**Try it**. Using the listing below, give the number of lines in which the string "overridden" appears, and nothing else.

++++ Task material

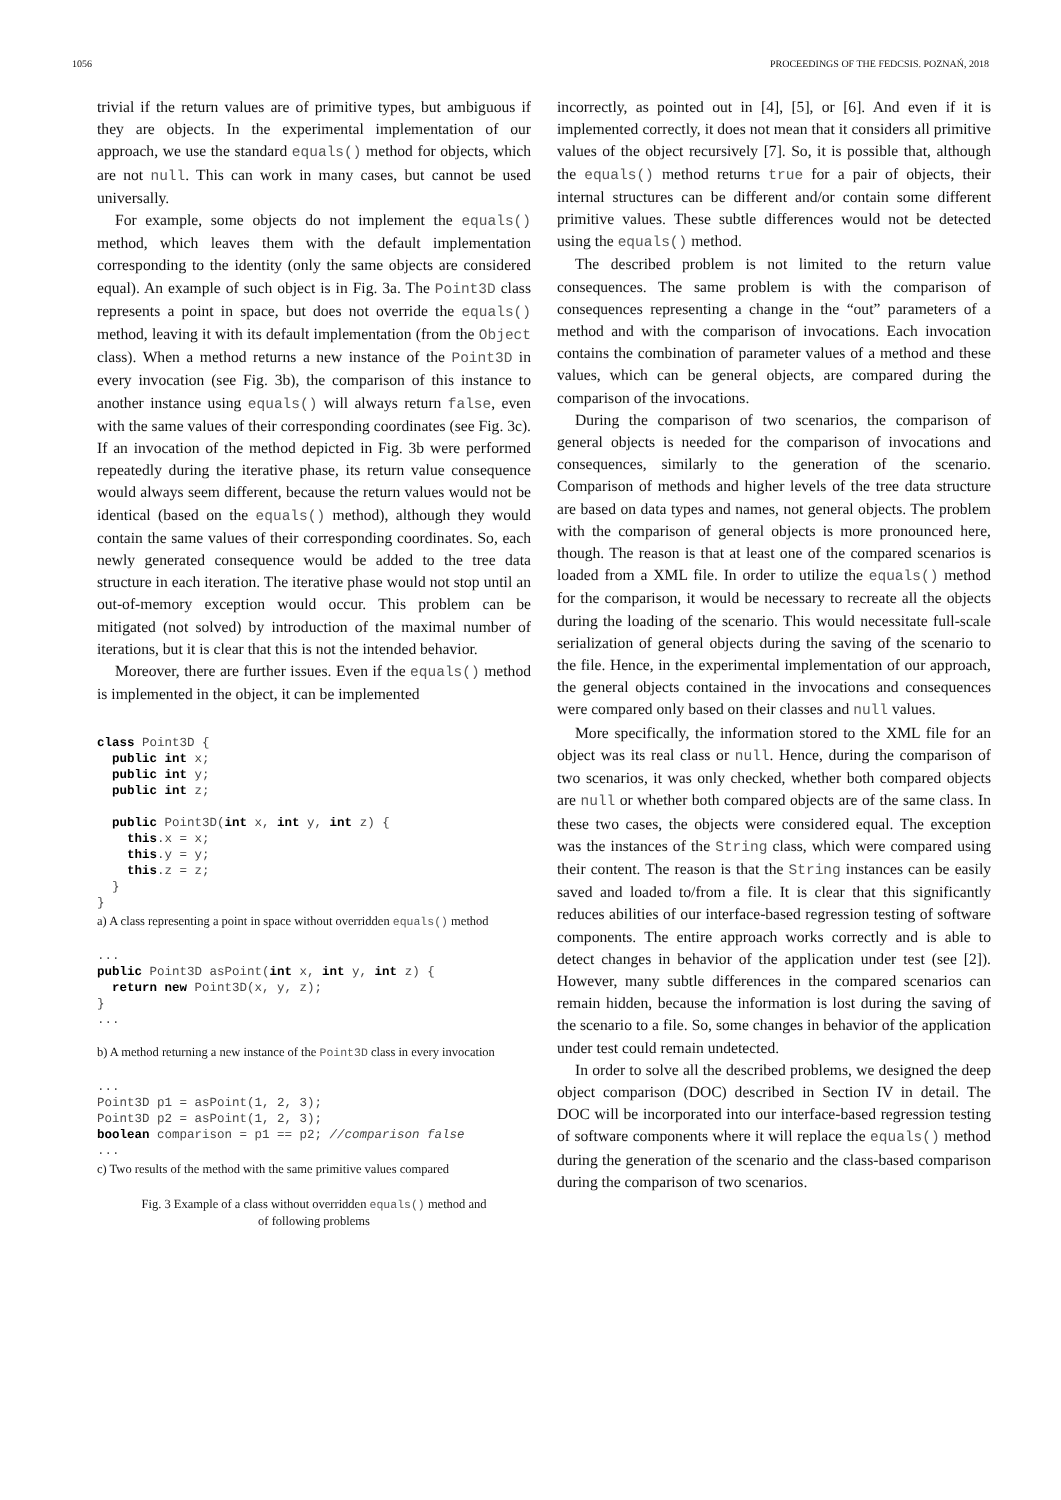1056 PROCEEDINGS OF THE FEDCSIS. POZNAŃ, 2018
trivial if the return values are of primitive types, but ambiguous if they are objects. In the experimental implementation of our approach, we use the standard equals() method for objects, which are not null. This can work in many cases, but cannot be used universally.
For example, some objects do not implement the equals() method, which leaves them with the default implementation corresponding to the identity (only the same objects are considered equal). An example of such object is in Fig. 3a. The Point3D class represents a point in space, but does not override the equals() method, leaving it with its default implementation (from the Object class). When a method returns a new instance of the Point3D in every invocation (see Fig. 3b), the comparison of this instance to another instance using equals() will always return false, even with the same values of their corresponding coordinates (see Fig. 3c). If an invocation of the method depicted in Fig. 3b were performed repeatedly during the iterative phase, its return value consequence would always seem different, because the return values would not be identical (based on the equals() method), although they would contain the same values of their corresponding coordinates. So, each newly generated consequence would be added to the tree data structure in each iteration. The iterative phase would not stop until an out-of-memory exception would occur. This problem can be mitigated (not solved) by introduction of the maximal number of iterations, but it is clear that this is not the intended behavior.
Moreover, there are further issues. Even if the equals() method is implemented in the object, it can be implemented
class Point3D {
  public int x;
  public int y;
  public int z;

  public Point3D(int x, int y, int z) {
    this.x = x;
    this.y = y;
    this.z = z;
  }
}
a) A class representing a point in space without overridden equals() method
...
public Point3D asPoint(int x, int y, int z) {
  return new Point3D(x, y, z);
}
...
b) A method returning a new instance of the Point3D class in every invocation
...
Point3D p1 = asPoint(1, 2, 3);
Point3D p2 = asPoint(1, 2, 3);
boolean comparison = p1 == p2; //comparison false
...
c) Two results of the method with the same primitive values compared
Fig. 3 Example of a class without overridden equals() method and
of following problems
incorrectly, as pointed out in [4], [5], or [6]. And even if it is implemented correctly, it does not mean that it considers all primitive values of the object recursively [7]. So, it is possible that, although the equals() method returns true for a pair of objects, their internal structures can be different and/or contain some different primitive values. These subtle differences would not be detected using the equals() method.
The described problem is not limited to the return value consequences. The same problem is with the comparison of consequences representing a change in the “out” parameters of a method and with the comparison of invocations. Each invocation contains the combination of parameter values of a method and these values, which can be general objects, are compared during the comparison of the invocations.
During the comparison of two scenarios, the comparison of general objects is needed for the comparison of invocations and consequences, similarly to the generation of the scenario. Comparison of methods and higher levels of the tree data structure are based on data types and names, not general objects. The problem with the comparison of general objects is more pronounced here, though. The reason is that at least one of the compared scenarios is loaded from a XML file. In order to utilize the equals() method for the comparison, it would be necessary to recreate all the objects during the loading of the scenario. This would necessitate full-scale serialization of general objects during the saving of the scenario to the file. Hence, in the experimental implementation of our approach, the general objects contained in the invocations and consequences were compared only based on their classes and null values.
More specifically, the information stored to the XML file for an object was its real class or null. Hence, during the comparison of two scenarios, it was only checked, whether both compared objects are null or whether both compared objects are of the same class. In these two cases, the objects were considered equal. The exception was the instances of the String class, which were compared using their content. The reason is that the String instances can be easily saved and loaded to/from a file. It is clear that this significantly reduces abilities of our interface-based regression testing of software components. The entire approach works correctly and is able to detect changes in behavior of the application under test (see [2]). However, many subtle differences in the compared scenarios can remain hidden, because the information is lost during the saving of the scenario to a file. So, some changes in behavior of the application under test could remain undetected.
In order to solve all the described problems, we designed the deep object comparison (DOC) described in Section IV in detail. The DOC will be incorporated into our interface-based regression testing of software components where it will replace the equals() method during the generation of the scenario and the class-based comparison during the comparison of two scenarios.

++++++++

**Exercise output**. 2